▶ _Instructions to follow_:
Write out these rows again, changing each "scientific name" to "Latin name" and keeping everything else the same.

Data entries:
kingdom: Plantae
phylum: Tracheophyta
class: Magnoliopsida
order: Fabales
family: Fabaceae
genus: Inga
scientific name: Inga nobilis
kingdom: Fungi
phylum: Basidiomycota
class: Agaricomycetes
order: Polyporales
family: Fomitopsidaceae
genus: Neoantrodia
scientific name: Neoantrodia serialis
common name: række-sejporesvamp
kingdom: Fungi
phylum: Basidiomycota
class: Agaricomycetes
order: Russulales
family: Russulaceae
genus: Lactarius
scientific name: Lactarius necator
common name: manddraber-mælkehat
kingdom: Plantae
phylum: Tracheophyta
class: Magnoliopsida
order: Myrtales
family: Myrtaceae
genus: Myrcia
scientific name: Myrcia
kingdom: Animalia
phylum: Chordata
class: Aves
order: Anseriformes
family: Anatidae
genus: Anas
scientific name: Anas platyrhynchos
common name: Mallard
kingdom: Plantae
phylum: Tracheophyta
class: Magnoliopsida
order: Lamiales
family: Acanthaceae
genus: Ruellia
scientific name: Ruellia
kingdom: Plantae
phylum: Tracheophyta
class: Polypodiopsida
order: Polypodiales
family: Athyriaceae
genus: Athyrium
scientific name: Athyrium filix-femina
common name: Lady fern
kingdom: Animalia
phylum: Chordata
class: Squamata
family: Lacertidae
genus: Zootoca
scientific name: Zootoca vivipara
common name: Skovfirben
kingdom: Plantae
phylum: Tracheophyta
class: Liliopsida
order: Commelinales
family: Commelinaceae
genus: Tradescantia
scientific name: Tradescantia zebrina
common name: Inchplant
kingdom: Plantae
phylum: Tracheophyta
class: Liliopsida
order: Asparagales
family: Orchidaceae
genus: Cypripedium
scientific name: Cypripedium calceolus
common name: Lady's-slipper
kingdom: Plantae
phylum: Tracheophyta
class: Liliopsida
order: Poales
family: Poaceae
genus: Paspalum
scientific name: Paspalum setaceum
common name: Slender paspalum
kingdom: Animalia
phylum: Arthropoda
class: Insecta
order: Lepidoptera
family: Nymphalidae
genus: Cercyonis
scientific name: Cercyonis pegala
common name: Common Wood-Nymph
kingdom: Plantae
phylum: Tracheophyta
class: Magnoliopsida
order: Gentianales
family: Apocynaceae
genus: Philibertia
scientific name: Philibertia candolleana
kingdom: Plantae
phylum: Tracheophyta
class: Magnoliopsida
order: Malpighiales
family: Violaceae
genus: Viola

▶ _Task result_:
kingdom: Plantae
phylum: Tracheophyta
class: Magnoliopsida
order: Fabales
family: Fabaceae
genus: Inga
Latin name: Inga nobilis
kingdom: Fungi
phylum: Basidiomycota
class: Agaricomycetes
order: Polyporales
family: Fomitopsidaceae
genus: Neoantrodia
Latin name: Neoantrodia serialis
common name: række-sejporesvamp
kingdom: Fungi
phylum: Basidiomycota
class: Agaricomycetes
order: Russulales
family: Russulaceae
genus: Lactarius
Latin name: Lactarius necator
common name: manddraber-mælkehat
kingdom: Plantae
phylum: Tracheophyta
class: Magnoliopsida
order: Myrtales
family: Myrtaceae
genus: Myrcia
Latin name: Myrcia
kingdom: Animalia
phylum: Chordata
class: Aves
order: Anseriformes
family: Anatidae
genus: Anas
Latin name: Anas platyrhynchos
common name: Mallard
kingdom: Plantae
phylum: Tracheophyta
class: Magnoliopsida
order: Lamiales
family: Acanthaceae
genus: Ruellia
Latin name: Ruellia
kingdom: Plantae
phylum: Tracheophyta
class: Polypodiopsida
order: Polypodiales
family: Athyriaceae
genus: Athyrium
Latin name: Athyrium filix-femina
common name: Lady fern
kingdom: Animalia
phylum: Chordata
class: Squamata
family: Lacertidae
genus: Zootoca
Latin name: Zootoca vivipara
common name: Skovfirben
kingdom: Plantae
phylum: Tracheophyta
class: Liliopsida
order: Commelinales
family: Commelinaceae
genus: Tradescantia
Latin name: Tradescantia zebrina
common name: Inchplant
kingdom: Plantae
phylum: Tracheophyta
class: Liliopsida
order: Asparagales
family: Orchidaceae
genus: Cypripedium
Latin name: Cypripedium calceolus
common name: Lady's-slipper
kingdom: Plantae
phylum: Tracheophyta
class: Liliopsida
order: Poales
family: Poaceae
genus: Paspalum
Latin name: Paspalum setaceum
common name: Slender paspalum
kingdom: Animalia
phylum: Arthropoda
class: Insecta
order: Lepidoptera
family: Nymphalidae
genus: Cercyonis
Latin name: Cercyonis pegala
common name: Common Wood-Nymph
kingdom: Plantae
phylum: Tracheophyta
class: Magnoliopsida
order: Gentianales
family: Apocynaceae
genus: Philibertia
Latin name: Philibertia candolleana
kingdom: Plantae
phylum: Tracheophyta
class: Magnoliopsida
order: Malpighiales
family: Violaceae
genus: Viola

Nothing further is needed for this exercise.